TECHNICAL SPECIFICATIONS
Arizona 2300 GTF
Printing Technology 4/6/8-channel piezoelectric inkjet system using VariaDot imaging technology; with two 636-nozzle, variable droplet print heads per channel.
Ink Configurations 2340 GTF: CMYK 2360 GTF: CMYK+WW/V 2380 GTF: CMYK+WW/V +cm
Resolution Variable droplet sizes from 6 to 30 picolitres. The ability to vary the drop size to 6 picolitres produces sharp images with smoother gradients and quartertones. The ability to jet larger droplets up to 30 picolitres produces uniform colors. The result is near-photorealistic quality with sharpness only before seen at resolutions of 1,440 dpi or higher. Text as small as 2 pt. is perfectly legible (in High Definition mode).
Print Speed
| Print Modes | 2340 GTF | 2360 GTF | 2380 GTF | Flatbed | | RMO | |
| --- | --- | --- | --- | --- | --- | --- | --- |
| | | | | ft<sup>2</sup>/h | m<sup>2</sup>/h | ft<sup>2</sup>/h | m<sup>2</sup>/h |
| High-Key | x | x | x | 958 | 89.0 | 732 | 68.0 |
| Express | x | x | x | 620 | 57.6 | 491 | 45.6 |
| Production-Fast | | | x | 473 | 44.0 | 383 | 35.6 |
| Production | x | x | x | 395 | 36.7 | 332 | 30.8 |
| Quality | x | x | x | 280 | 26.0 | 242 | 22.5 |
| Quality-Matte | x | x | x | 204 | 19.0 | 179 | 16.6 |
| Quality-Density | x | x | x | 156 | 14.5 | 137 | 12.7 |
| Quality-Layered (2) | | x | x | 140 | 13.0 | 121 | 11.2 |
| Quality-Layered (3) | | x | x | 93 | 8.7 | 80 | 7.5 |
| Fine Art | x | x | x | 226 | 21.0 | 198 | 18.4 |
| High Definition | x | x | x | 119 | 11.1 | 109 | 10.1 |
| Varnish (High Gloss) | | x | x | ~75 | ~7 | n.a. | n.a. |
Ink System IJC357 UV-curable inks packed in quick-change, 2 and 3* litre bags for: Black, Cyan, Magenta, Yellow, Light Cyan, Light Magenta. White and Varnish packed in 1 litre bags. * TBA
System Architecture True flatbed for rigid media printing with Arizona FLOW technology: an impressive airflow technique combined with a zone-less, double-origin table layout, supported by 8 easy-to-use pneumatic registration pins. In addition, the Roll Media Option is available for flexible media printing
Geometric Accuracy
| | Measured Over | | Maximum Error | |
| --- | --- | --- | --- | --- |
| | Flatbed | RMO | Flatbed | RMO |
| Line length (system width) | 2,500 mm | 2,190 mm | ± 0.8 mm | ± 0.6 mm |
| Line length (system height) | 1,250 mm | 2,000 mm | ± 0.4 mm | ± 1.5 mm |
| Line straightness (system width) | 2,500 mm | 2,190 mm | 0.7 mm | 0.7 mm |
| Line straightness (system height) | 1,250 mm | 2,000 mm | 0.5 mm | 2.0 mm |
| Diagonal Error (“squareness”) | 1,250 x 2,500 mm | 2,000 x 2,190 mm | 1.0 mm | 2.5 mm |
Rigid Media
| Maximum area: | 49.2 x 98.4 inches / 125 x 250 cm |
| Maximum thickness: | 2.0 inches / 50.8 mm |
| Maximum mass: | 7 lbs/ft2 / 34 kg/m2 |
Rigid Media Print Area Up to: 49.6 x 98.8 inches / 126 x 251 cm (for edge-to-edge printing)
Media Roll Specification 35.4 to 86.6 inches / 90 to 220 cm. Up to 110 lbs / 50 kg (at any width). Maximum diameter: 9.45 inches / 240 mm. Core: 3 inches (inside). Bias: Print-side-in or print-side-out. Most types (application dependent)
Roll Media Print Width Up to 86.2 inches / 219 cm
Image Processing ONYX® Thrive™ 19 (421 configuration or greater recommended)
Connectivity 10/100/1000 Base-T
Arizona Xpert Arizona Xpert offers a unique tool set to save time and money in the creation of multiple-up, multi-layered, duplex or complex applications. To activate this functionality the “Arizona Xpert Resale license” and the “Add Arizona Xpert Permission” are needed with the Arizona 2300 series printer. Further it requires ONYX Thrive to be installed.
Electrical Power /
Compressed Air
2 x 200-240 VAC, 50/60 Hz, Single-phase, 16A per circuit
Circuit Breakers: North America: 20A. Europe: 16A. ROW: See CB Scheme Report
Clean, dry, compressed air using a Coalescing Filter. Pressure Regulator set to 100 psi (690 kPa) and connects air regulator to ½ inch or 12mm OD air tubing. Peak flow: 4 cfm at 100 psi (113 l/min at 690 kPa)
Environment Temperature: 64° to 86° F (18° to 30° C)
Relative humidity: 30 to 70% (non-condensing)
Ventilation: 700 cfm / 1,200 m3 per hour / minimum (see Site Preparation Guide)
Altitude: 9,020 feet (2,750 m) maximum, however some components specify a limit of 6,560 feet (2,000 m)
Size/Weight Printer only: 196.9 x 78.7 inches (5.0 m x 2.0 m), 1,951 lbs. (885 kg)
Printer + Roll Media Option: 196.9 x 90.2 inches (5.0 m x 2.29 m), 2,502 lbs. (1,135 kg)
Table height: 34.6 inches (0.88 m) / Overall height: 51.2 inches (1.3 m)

******

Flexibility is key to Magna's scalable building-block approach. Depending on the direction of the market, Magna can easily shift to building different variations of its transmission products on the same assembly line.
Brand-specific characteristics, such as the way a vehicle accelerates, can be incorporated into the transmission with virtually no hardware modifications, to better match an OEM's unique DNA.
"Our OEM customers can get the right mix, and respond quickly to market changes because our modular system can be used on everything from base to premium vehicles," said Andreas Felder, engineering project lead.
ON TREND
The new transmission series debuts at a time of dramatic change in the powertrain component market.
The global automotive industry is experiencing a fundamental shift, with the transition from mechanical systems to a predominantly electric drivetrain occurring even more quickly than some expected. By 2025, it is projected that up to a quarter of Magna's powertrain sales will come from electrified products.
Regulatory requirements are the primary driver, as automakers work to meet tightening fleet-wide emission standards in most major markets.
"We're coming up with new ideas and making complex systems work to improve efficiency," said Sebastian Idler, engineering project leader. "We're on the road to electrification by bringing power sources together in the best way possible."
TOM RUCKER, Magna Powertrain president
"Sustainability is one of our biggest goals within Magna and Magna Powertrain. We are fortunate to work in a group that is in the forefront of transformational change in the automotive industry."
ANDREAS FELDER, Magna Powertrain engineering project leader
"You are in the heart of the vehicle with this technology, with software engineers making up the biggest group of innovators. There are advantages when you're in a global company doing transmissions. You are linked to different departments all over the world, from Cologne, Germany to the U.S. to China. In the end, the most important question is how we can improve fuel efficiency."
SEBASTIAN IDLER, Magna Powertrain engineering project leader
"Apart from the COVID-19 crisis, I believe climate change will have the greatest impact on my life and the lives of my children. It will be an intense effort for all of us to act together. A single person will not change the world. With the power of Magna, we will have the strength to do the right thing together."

******

**Instructions for the task**
Reproduce only the lines above spanning from the line containing "engineering project lead." through the line containing "TOM RUCKER, Magna Powertrain president", word for word.

**Exercise output**
"Our OEM customers can get the right mix, and respond quickly to market changes because our modular system can be used on everything from base to premium vehicles," said Andreas Felder, engineering project lead.
ON TREND
The new transmission series debuts at a time of dramatic change in the powertrain component market.
The global automotive industry is experiencing a fundamental shift, with the transition from mechanical systems to a predominantly electric drivetrain occurring even more quickly than some expected. By 2025, it is projected that up to a quarter of Magna's powertrain sales will come from electrified products.
Regulatory requirements are the primary driver, as automakers work to meet tightening fleet-wide emission standards in most major markets.
"We're coming up with new ideas and making complex systems work to improve efficiency," said Sebastian Idler, engineering project leader. "We're on the road to electrification by bringing power sources together in the best way possible."
TOM RUCKER, Magna Powertrain president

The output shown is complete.